** Begin EXCERPTED PASSAGE **

While Ubuntu Made has gained notoriety with initiatives like a coffee partnership with Whole Foods Market and a bottled-water business, the latest product, the “Afridrille,” is a fully customizable espadrille-style shoe designed in Austin and handmade in Kenya — and it's a lot more tech-focused than one might expect.

The original inspiration for the Afridrille came from a conversation with co-founder and CEO of Ubuntu Made Zane Wilemon and Jeff Beaver, the co-founder of the online marketplace Zazzle. Ubuntu was looking for “an anchor product,” Wilemon told CultureMap. “Something that would grow our brand and bring something unique to Africa,” he said.

After traveling to shoe factories all over East Africa, Ubuntu opened what is now one of only four shoe factories in Kenya and created the concept for what Wilemon calls “the first fully customizable shoe on the continent of Africa.”

Because of the Zazzle technology, customers are able to choose everything about their shoe, from the color of the canvas to the exterior pattern (think geometric shapes, pineapples, or even leopard print) to the color of the interior lining, directly from their phone. Less adventurous fashionistas can choose from classic colors like black, natural, safari, and gray. “We loved the idea of combining Africa craftsmanship with Silicon Valley technology,” Wilemon explained.

Ubuntu Made’s mission is to create a connection through direct impact, explained Wilemon, and that doesn’t only mean for the Maker Mums who earn above-market wages and are able to invest in their families with that income. He sees the customization aspect of the Afridrille as a direct extension of that personal connection.

When you allow people the option to make something more personal,” Wilemon explained. “You are in a sense empowering them to make their purchase even more meaningful and therefore even more impactful for them as well as for the Maker Mums in Kenya. It makes the transaction from maker to customer that much more special.”

Ubuntu and Zazzle seem to have hit on something — a Kickstarter they launched for the Afridrill surpassed their original goal by nearly $100,000 by the time it ended on May 2. (Wilemon celebrated in Africa with a massive cake in the shape of an Afridrille shoe.) “None of us ...  knew how to sew seven years ago," he said. "Now we're making Africa’s first fully customizable shoe!”

With the Kickstarter complete, Wilemon expects to start taking pre-orders on Zazzle and Ubuntu's website this summer.

** End EXCERPTED PASSAGE **

• AIM
Summarize the passage on the Afridrille shoe in two sentences.

** Begin SUPPLIED ENTRIES **

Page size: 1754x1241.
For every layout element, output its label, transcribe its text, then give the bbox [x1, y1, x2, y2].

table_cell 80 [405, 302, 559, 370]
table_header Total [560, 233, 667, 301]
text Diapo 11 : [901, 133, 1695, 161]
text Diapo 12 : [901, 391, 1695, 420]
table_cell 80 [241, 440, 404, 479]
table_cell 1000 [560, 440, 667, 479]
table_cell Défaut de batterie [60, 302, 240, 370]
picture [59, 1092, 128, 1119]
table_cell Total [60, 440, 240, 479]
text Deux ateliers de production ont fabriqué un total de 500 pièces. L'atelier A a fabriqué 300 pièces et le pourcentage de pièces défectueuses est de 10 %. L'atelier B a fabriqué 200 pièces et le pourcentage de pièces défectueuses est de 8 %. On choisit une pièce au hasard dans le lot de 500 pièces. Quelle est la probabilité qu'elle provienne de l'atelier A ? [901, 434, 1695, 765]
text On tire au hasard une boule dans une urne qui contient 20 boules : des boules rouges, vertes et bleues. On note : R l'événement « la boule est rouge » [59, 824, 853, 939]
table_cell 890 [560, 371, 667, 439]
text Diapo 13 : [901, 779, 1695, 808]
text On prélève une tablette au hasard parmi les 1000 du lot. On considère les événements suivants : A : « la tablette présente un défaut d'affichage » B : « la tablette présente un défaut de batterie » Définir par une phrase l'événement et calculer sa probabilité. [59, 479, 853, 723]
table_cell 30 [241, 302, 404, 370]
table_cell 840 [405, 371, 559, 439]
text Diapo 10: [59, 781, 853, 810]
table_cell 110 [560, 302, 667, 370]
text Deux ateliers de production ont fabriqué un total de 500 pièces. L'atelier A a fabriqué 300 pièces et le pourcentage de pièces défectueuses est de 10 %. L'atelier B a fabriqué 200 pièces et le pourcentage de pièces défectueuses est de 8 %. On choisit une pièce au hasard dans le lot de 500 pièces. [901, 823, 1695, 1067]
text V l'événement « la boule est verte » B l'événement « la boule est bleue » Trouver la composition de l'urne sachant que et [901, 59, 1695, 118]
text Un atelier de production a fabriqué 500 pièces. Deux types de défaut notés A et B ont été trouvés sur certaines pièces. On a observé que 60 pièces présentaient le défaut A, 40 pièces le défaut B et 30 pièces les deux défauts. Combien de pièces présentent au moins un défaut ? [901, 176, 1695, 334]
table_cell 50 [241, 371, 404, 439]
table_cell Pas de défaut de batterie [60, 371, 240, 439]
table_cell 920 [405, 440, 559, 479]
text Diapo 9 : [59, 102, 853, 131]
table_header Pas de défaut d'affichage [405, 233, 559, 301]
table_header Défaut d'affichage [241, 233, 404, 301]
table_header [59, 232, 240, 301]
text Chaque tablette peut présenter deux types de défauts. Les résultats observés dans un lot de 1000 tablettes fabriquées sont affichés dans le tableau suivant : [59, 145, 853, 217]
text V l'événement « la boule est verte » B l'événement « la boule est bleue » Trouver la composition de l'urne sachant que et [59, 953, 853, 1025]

** End SUPPLIED ENTRIES **

• ANSWER TO THIS EXERCISE
Ubuntu Made's latest product, the Afridrille, is a fully customizable espadrille-style shoe designed in Austin and handmade in Kenya, where the company opened what is now one of only four shoe factories in the country. Using Zazzle technology, customers can choose the canvas color, exterior pattern and interior lining from their phone, and a Kickstarter for the shoe surpassed its original goal by nearly $100,000, with pre-orders expected on Zazzle and Ubuntu's website this summer.